SUPPLIED DATA:
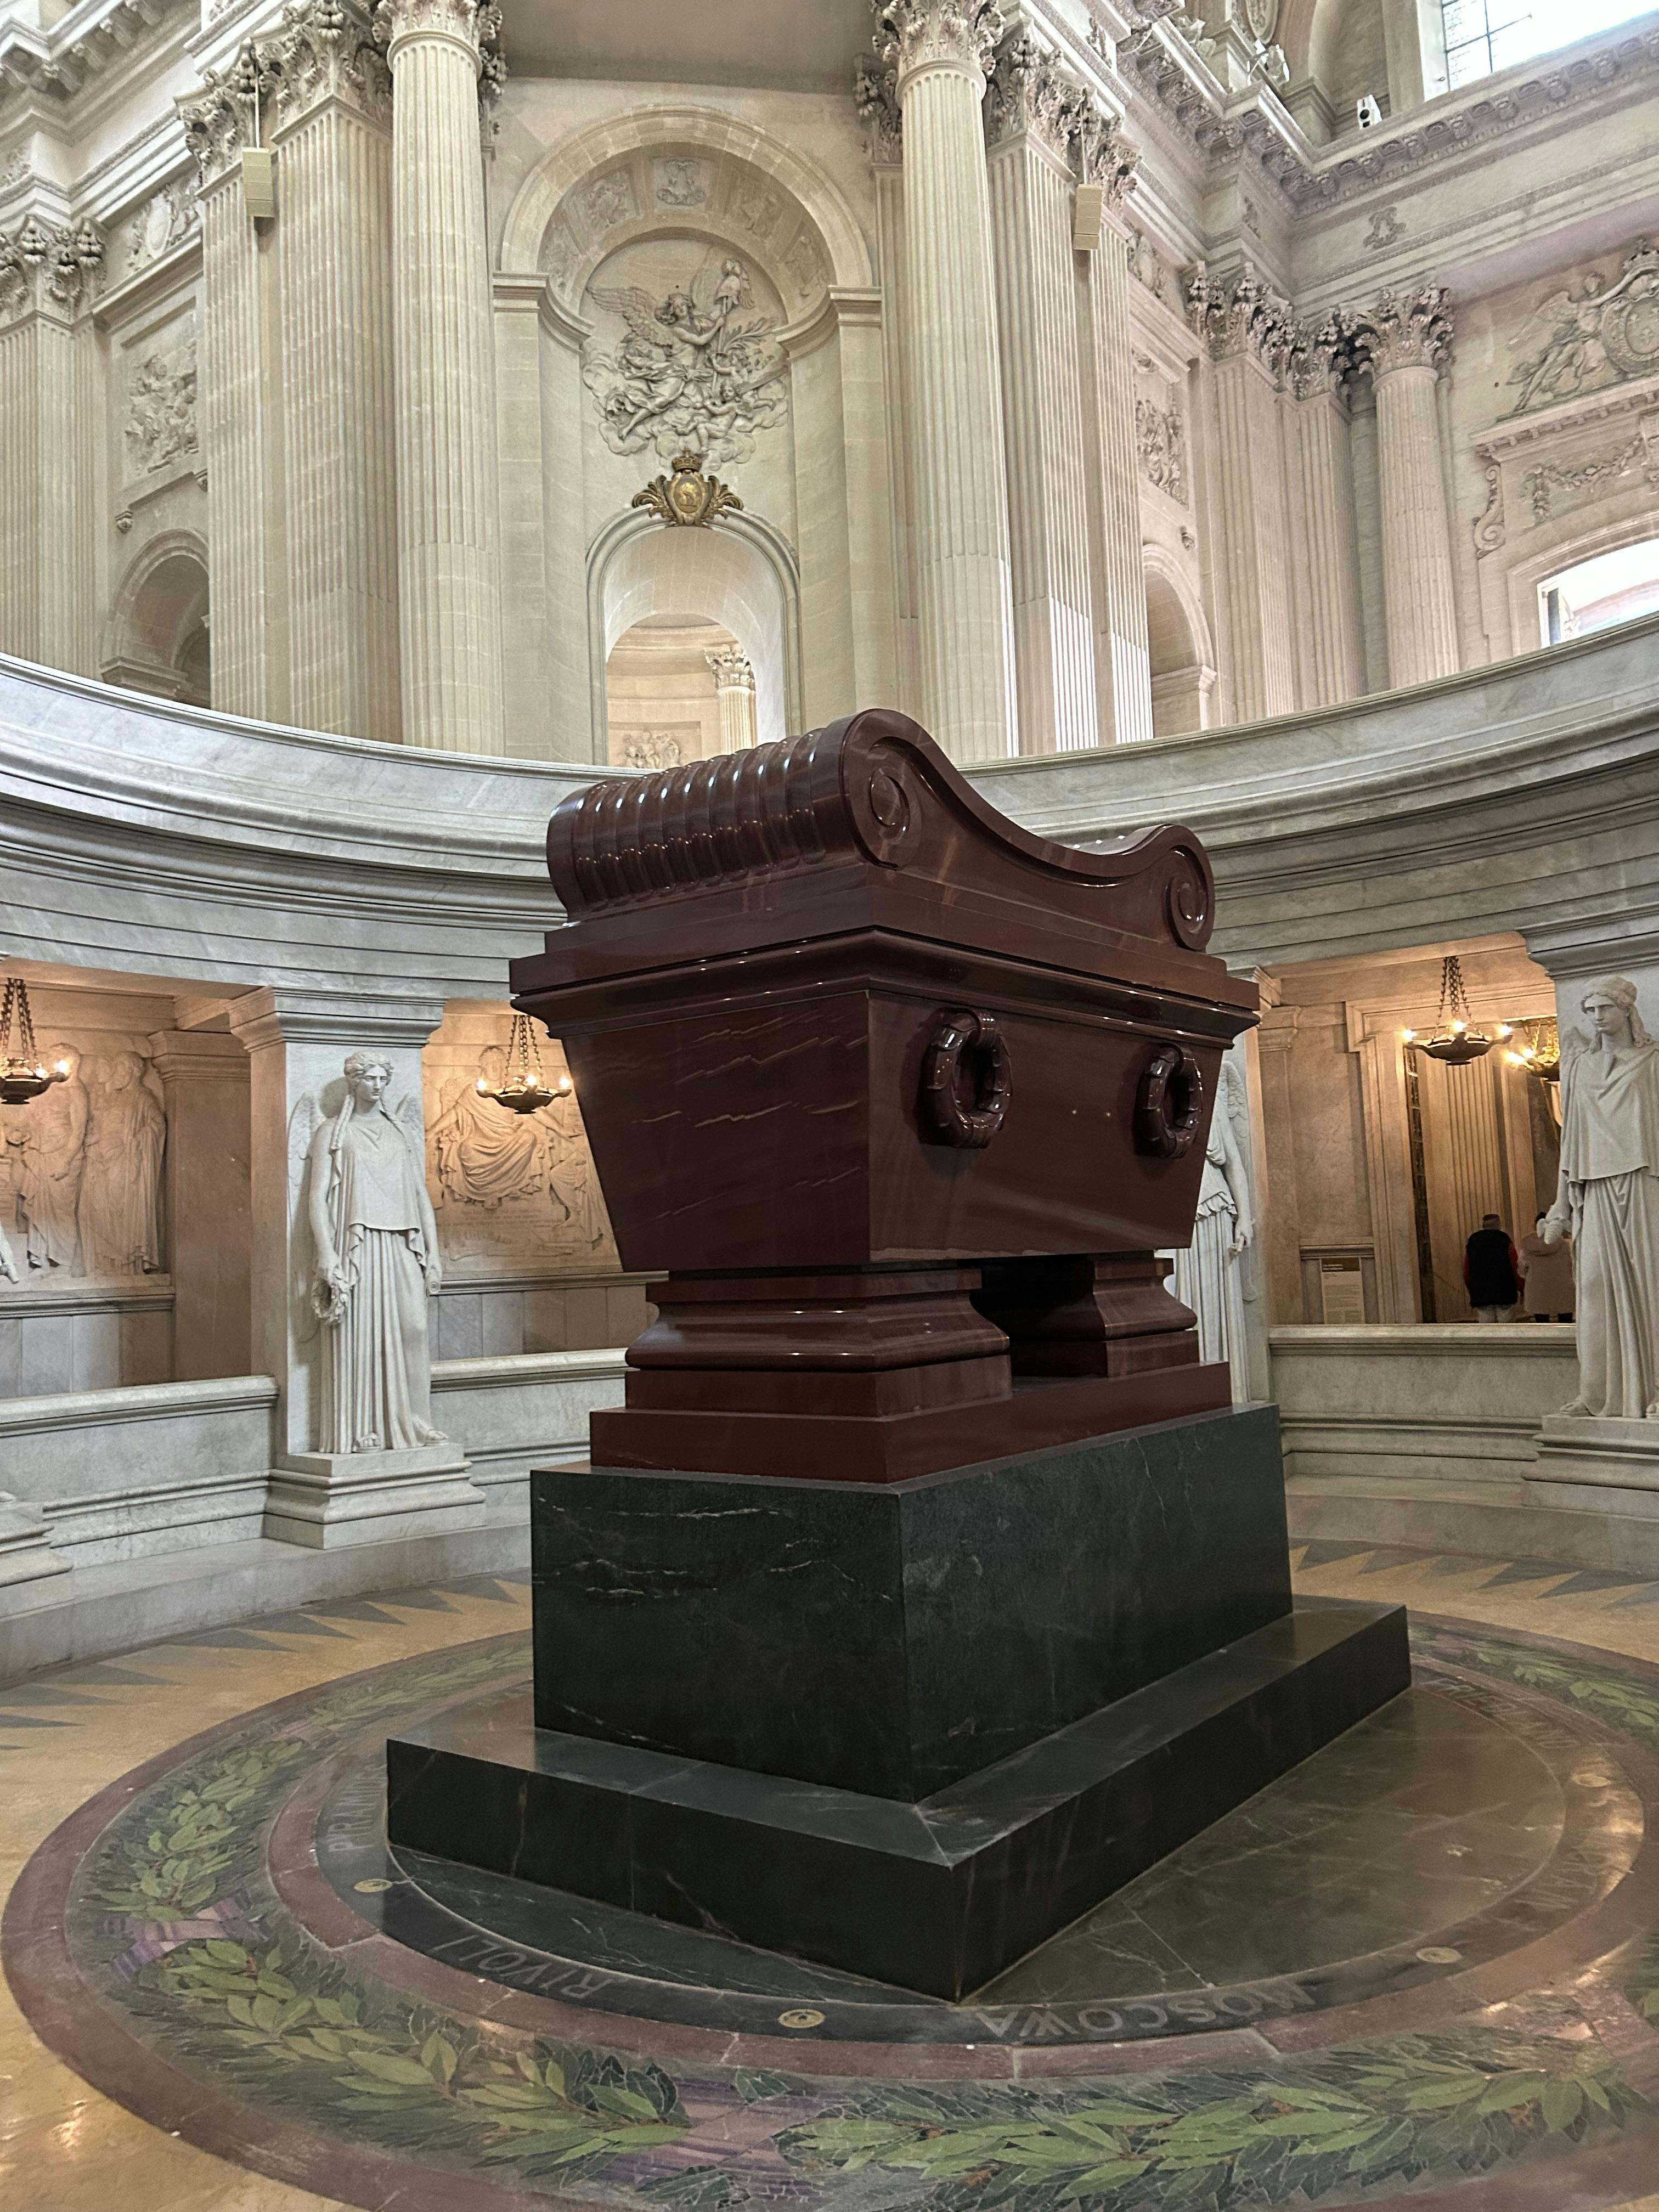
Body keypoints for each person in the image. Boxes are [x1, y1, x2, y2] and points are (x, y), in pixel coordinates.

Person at [306, 1052, 445, 1455]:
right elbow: (316, 1197)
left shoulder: (399, 1132)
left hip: (402, 1241)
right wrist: (326, 1252)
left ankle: (415, 1420)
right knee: (362, 1336)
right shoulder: (333, 1132)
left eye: (384, 1079)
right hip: (359, 1243)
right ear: (354, 1082)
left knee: (414, 1329)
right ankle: (363, 1426)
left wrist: (434, 1254)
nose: (378, 1086)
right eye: (370, 1078)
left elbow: (420, 1197)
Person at [1545, 976, 1659, 1418]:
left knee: (1650, 1288)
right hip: (1593, 1188)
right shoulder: (1581, 1067)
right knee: (1592, 1288)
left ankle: (1655, 1390)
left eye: (1604, 1008)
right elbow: (1570, 1139)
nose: (1596, 1018)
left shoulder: (1652, 1061)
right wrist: (1560, 1204)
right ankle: (1595, 1395)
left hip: (1643, 1182)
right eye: (1590, 1010)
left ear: (1626, 1009)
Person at [1517, 1211, 1575, 1322]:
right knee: (1565, 1321)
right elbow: (1573, 1265)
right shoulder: (1565, 1245)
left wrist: (1528, 1277)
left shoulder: (1527, 1244)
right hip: (1563, 1287)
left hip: (1537, 1287)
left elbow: (1522, 1267)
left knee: (1541, 1323)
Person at [1464, 1213, 1520, 1322]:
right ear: (1498, 1225)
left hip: (1482, 1292)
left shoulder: (1473, 1242)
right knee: (1506, 1326)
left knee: (1487, 1327)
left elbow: (1467, 1270)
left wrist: (1472, 1289)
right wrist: (1520, 1288)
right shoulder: (1505, 1241)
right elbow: (1515, 1266)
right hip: (1505, 1291)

WHAT THE EXERCISE ASKS: Among the entries above, find the line with "right shoulder: (333, 1132)" and the line with "right ear: (1498, 1225)"; give again exactly these two lines and all lines between them.

WORKED SOLUTION:
right shoulder: (333, 1132)
left eye: (384, 1079)
right hip: (359, 1243)
right ear: (354, 1082)
left knee: (414, 1329)
right ankle: (363, 1426)
left wrist: (434, 1254)
nose: (378, 1086)
right eye: (370, 1078)
left elbow: (420, 1197)
Person at [1545, 976, 1659, 1418]:
left knee: (1650, 1288)
right hip: (1593, 1188)
right shoulder: (1581, 1067)
right knee: (1592, 1288)
left ankle: (1655, 1390)
left eye: (1604, 1008)
right elbow: (1570, 1139)
nose: (1596, 1018)
left shoulder: (1652, 1061)
right wrist: (1560, 1204)
right ankle: (1595, 1395)
left hip: (1643, 1182)
right eye: (1590, 1010)
left ear: (1626, 1009)
Person at [1517, 1211, 1575, 1322]:
right knee: (1565, 1321)
right elbow: (1573, 1265)
right shoulder: (1565, 1245)
left wrist: (1528, 1277)
left shoulder: (1527, 1244)
right hip: (1563, 1287)
left hip: (1537, 1287)
left elbow: (1522, 1267)
left knee: (1541, 1323)
Person at [1464, 1213, 1520, 1322]:
right ear: (1498, 1225)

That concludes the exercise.